# TEXT EXCERPT
[Start]
Label: Raster-Noton (@)
Rated: *****
This new radioactive element in Raster Noton's periodic table Unum Series is a Swedish lanthanide by Gomila Park, the collaborative project by Palma de Maiorca-based producers (and Dabid Bowie fans!) Carl Michael von Hausswolff and Martin Rossel. The very first sonic monads of the opening "Leibniz" - they tributed the title of two of the three tracks of this release to the notorious philosopher Gottfried Wilhelm Leibniz and the pioneering mathematician Ramon Llull, who laid the foundation of the binary system and the digital age, according to their perspective - could sound like a possible remix of Depeche Mode's "Personal Jesus" by Trent Reznor and the stomping match between distorted guitar and a syncopated steamroller keeps on feeding such a creeping (but really endearing!) diffeomorphism before sliding into the awesome gargling by means of a sneaking analogue sequence and heavily sliced vocals (including loud snores, hysterical laughters, buzzes and fits of coughing!) on "Ramon Llull", whose captivating sound could let you hope some flu bug will turn humans into analogue synths sooner or later. The metamorphosis into an electromechanical chrysalis got wisely completed on the final "Calculus".
[End]
# WRITTEN PROBLEM A
Answer these questions using the review above.
(i) On which label was the release issued?
(ii) Which two producers make up Gomila Park?
(iii) What is the title of the final track?
# WRITTEN PROBLEM B
From the rows below, extract each line that contains the string "newSketch".

Collected data entries
[Start]
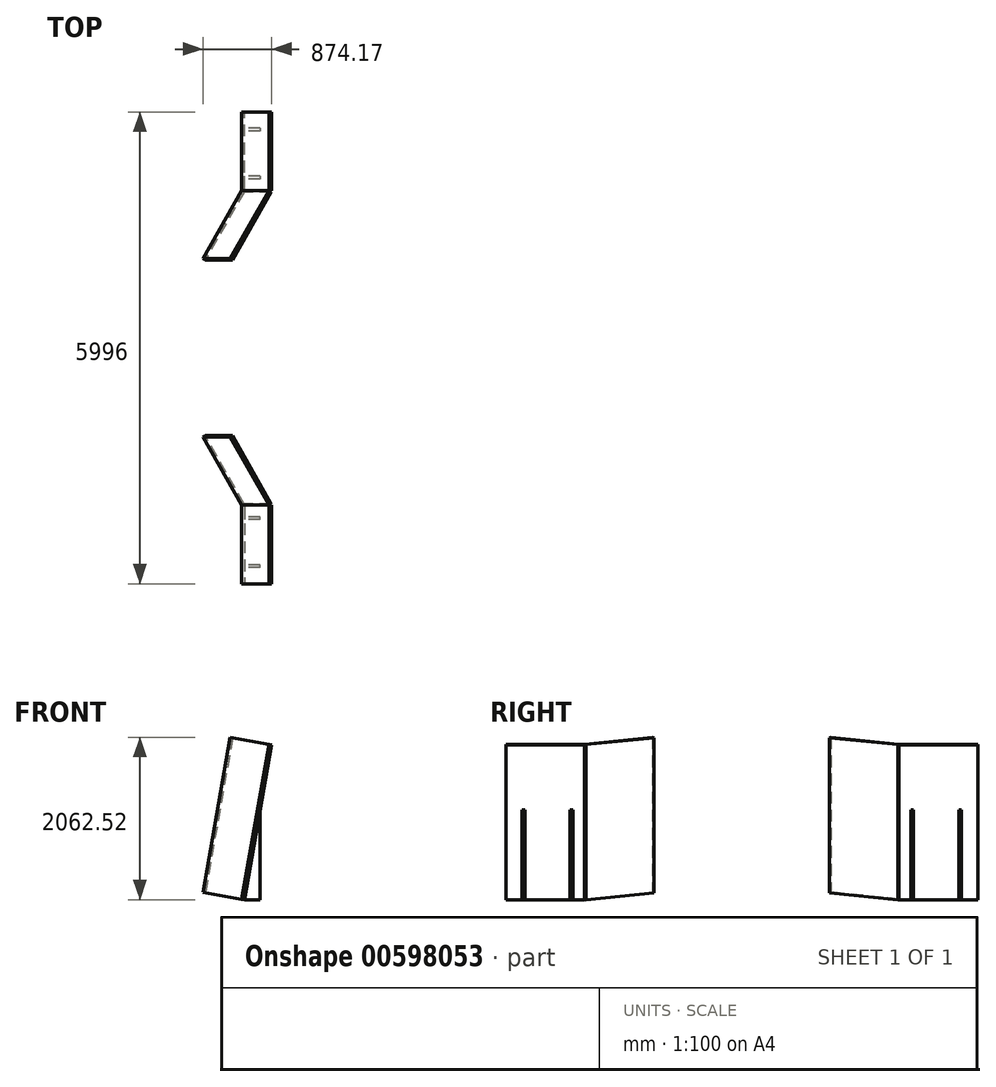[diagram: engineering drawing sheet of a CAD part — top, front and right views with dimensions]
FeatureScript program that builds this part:
annotation { "Feature Type Name" : "Feature", "Feature Type Description" : "" }
export const myFeature = defineFeature(function(context is Context, id is Id, definition is map)
    precondition{}
    {
        {
            var Q0;
            Q0=qCreatedBy(makeId("Top.planeOp"),FACE);
            var sketch = newSketch(context, id + "F0", { "sketchPlane" : qUnion([Q0])});
            skLineSegment(sketch, "E0.bottom", {"start": v(0, 0) * mm, "end": v(35, 0) * mm});
            skLineSegment(sketch, "E0.top", {"start": v(0, -1000) * mm, "end": v(35, -1000) * mm});
            skLineSegment(sketch, "E0.left", {"start": v(0, 0) * mm, "end": v(0, -1000) * mm});
            skLineSegment(sketch, "E0.right", {"start": v(35, 0) * mm, "end": v(35, -1000) * mm});
            skLineSegment(sketch, "E1.bottom", {"start": v(-469.69, 883.53) * mm, "end": v(-500, 866.03) * mm});
            skLineSegment(sketch, "E1.top", {"start": v(30.31, 17.5) * mm, "end": v(0, 0) * mm});
            skLineSegment(sketch, "E1.left", {"start": v(0, 0) * mm, "end": v(-500, 866.03) * mm});
            skLineSegment(sketch, "E1.right", {"start": v(30.31, 17.5) * mm, "end": v(-469.69, 883.53) * mm});
            skSolve(sketch);
        }
        {
            var Q0;
            Q0 = qSketchRegion(id + "F0", true);
            extrude(context, id + "F1", {"entities" : qUnion([Q0]), "depth" : 2000 * mm, "offsetDistance" : 25 * mm});
        }
        {
            var Q0;
            Q0=makeQuery(id+"F1.opExtrude","SWEPT_BODY",BODY,{"disambiguationData":[OSD([sQuery(id+"F0.wireOp",EDGE,"E0.bottom"),sQuery(id+"F0.wireOp",EDGE,"E0.top"),sQuery(id+"F0.wireOp",EDGE,"E0.left"),sQuery(id+"F0.wireOp",EDGE,"E0.right")])]});
            var Q1;
            Q1=makeQuery(id+"F1.opExtrude","SWEPT_BODY",BODY,{"disambiguationData":[OSD([sQuery(id+"F0.wireOp",EDGE,"E1.bottom"),sQuery(id+"F0.wireOp",EDGE,"E1.top"),sQuery(id+"F0.wireOp",EDGE,"E1.left"),sQuery(id+"F0.wireOp",EDGE,"E1.right")])]});
            var Q2;
            Q2=makeQuery(id+"F1.opExtrude","CAP_EDGE",EDGE,{"disambiguationData":[OSD([sQuery(id+"F0.wireOp",EDGE,"E0.right")])],"isStart":true});
            transform(context, id + "F2", {"entities" : qUnion([Q0, Q1]), "transformType" : TransformType.ROTATION, "transformAxis" : qUnion([Q2]), "angle" : 10 * degree, "oppositeDirection" : true, "makeCopy" : false});
        }
        {
            var Q0;
            Q0=qCreatedBy(makeId("Top.planeOp"),FACE);
            var sketch = newSketch(context, id + "F3", { "sketchPlane" : qUnion([Q0])});
            skLineSegment(sketch, "E2.bottom", {"start": v(35, -147.91) * mm, "end": v(236.35, -147.91) * mm});
            skLineSegment(sketch, "E2.top", {"start": v(35, -182.91) * mm, "end": v(236.35, -182.91) * mm});
            skLineSegment(sketch, "E2.left", {"start": v(35, -147.91) * mm, "end": v(35, -182.91) * mm});
            skLineSegment(sketch, "E2.right", {"start": v(236.35, -147.91) * mm, "end": v(236.35, -182.91) * mm});
            skSolve(sketch);
        }
        {
            var Q0;
            Q0 = qSketchRegion(id + "F3", true);
            extrude(context, id + "F4", {"entities" : qUnion([Q0]), "endBound" : BoundingType.UP_TO_NEXT, "depth" : 25 * mm, "offsetDistance" : 25 * mm});
        }
        {
            var Q0;
            Q0=makeQuery(id+"F4.opExtrude","SWEPT_BODY",BODY,{"disambiguationData":[OSD([sQuery(id+"F3.wireOp",EDGE,"E2.bottom"),sQuery(id+"F3.wireOp",EDGE,"E2.top"),sQuery(id+"F3.wireOp",EDGE,"E2.left"),sQuery(id+"F3.wireOp",EDGE,"E2.right")])]});
            transform(context, id + "F5", {"entities" : qUnion([Q0]), "transformType" : TransformType.TRANSLATION_3D, "dx" : 0 * mm, "dy" : -610 * mm, "dz" : 0 * mm, "makeCopy" : true});
        }
        {
            var Q0;
            Q0=qCreatedBy(makeId("Front.planeOp"),FACE);
            cPlane(context, id + "F6", {"entities" : qUnion([Q0]), "cplaneType" : CPlaneType.OFFSET, "offset" : 1998 * mm, "oppositeDirection" : true, "width" : 150 * mm, "height" : 150 * mm});
        }
        {
            var Q0;
            Q0=makeQuery(id+"F1.opExtrude","SWEPT_BODY",BODY,{"disambiguationData":[OSD([sQuery(id+"F0.wireOp",EDGE,"E1.bottom"),sQuery(id+"F0.wireOp",EDGE,"E1.top"),sQuery(id+"F0.wireOp",EDGE,"E1.left"),sQuery(id+"F0.wireOp",EDGE,"E1.right")])]});
            var Q1;
            Q1=makeQuery(id+"F1.opExtrude","SWEPT_BODY",BODY,{"disambiguationData":[OSD([sQuery(id+"F0.wireOp",EDGE,"E0.bottom"),sQuery(id+"F0.wireOp",EDGE,"E0.top"),sQuery(id+"F0.wireOp",EDGE,"E0.left"),sQuery(id+"F0.wireOp",EDGE,"E0.right")])]});
            var Q2;
            Q2=makeQuery(id+"F5.opPattern","COPY",BODY,{"derivedFrom":makeQuery(id+"F4.opExtrude","SWEPT_BODY",BODY,{"disambiguationData":[OSD([sQuery(id+"F3.wireOp",EDGE,"E2.bottom"),sQuery(id+"F3.wireOp",EDGE,"E2.top"),sQuery(id+"F3.wireOp",EDGE,"E2.left"),sQuery(id+"F3.wireOp",EDGE,"E2.right")])]}),"instanceName":"1"});
            var Q3;
            Q3=makeQuery(id+"F4.opExtrude","SWEPT_BODY",BODY,{"disambiguationData":[OSD([sQuery(id+"F3.wireOp",EDGE,"E2.bottom"),sQuery(id+"F3.wireOp",EDGE,"E2.top"),sQuery(id+"F3.wireOp",EDGE,"E2.left"),sQuery(id+"F3.wireOp",EDGE,"E2.right")])]});
            var Q4;
            Q4=qCreatedBy(id+"F6.planeOp",FACE);
            mirror(context, id + "F7", {"entities" : qUnion([Q0, Q1, Q2, Q3]), "mirrorPlane" : qUnion([Q4])});
        }
    });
[End]
# FULL ANSWER A
(i) Raster-Noton
(ii) Carl Michael von Hausswolff and Martin Rossel
(iii) "Calculus"

# FULL ANSWER B
            var sketch = newSketch(context, id + "F0", { "sketchPlane" : qUnion([Q0])});
            var sketch = newSketch(context, id + "F3", { "sketchPlane" : qUnion([Q0])});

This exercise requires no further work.